The 10th Congressional District / Athens-Clarke GOP held a straw poll at well-attended public event this past weekend, including attendance from Oconee County residents. It appears the Primary race for State House District 119 has tightened up. The two GOP candidates (Strickland and Wiedower) finished in a tie with 42.4% of the vote each and 15.2% undecided.

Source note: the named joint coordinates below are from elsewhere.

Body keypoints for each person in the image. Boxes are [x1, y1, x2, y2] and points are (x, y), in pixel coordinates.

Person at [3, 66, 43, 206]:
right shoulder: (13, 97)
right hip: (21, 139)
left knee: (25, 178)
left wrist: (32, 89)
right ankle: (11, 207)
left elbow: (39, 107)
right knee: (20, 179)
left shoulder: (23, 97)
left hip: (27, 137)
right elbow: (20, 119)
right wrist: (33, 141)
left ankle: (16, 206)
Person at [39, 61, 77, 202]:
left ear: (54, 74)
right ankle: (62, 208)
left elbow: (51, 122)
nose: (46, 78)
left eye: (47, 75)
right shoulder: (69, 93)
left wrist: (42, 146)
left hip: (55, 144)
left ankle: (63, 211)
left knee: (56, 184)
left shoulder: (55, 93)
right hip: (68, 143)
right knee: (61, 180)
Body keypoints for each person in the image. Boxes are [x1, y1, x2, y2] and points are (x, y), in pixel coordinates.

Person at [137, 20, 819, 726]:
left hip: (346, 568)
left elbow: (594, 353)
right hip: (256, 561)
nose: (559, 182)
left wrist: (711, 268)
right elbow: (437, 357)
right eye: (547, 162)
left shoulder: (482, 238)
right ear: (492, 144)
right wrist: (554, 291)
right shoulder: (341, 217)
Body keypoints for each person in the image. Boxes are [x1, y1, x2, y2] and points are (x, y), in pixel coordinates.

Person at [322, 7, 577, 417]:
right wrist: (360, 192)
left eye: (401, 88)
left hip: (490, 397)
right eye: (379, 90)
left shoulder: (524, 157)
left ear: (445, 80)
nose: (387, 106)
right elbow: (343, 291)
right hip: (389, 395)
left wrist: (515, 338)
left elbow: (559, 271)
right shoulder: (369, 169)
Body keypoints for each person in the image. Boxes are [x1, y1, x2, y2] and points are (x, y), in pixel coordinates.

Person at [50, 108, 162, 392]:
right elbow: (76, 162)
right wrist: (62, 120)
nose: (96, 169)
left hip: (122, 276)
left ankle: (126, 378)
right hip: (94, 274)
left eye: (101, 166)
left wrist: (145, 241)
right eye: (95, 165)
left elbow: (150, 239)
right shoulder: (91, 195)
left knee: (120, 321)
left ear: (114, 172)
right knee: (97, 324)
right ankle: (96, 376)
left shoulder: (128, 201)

Kirk Shook issued a Press Release with all race results from the straw poll.

Anonymous said...

You can also learn a lot about Steven Strickland by where he puts his signs (public right-of-ways, property where he wasn't given permission, etc.)

Anonymous said...

Strickland appears to understand the issues facing our county and state. He is not throwing out wild assumptions, but sound approaches.
Yes, he is a electable general election candidate.

Bill Mayberry said...

To: Ms. Amy Parrish, with respect:
I was indeed aware that the issue of changing the time of BOE meetings had been brought before the Board several days before I asked you the question in the open forum.
Thus I was confused by your answer and asked you to clarify.
You said plainly and clearly that you were unaware the issue had been brought before the Board.
Now I am concerned about your veracity.

Unknown said...

Mr. Mayberry:
I apologize for the confusion. I must have misunderstood your question at the forum and thus answered it incorrectly. I intended to say, a change of meeting time as not come before the Board since I've been on it prior to Ms. Herndon's comments at the recent Board meeting. It appears I didn't articulate that correctly. No one has discussed changing the meeting time with me before Ms. Herndon. Please contact me if you have additional questions. Thank you, Amy

Unknown said...

Need to make another correction. I responded to Mr. Mayberry and it should have been to Dr. Mayberry. My apologies.

Bill Mayberry said...

No problem, Ms. Parrish.
I answer to both, which is better than what my wife calls me.
I very much appreciate your respectful answer to my post.
You have officially been raised one notch.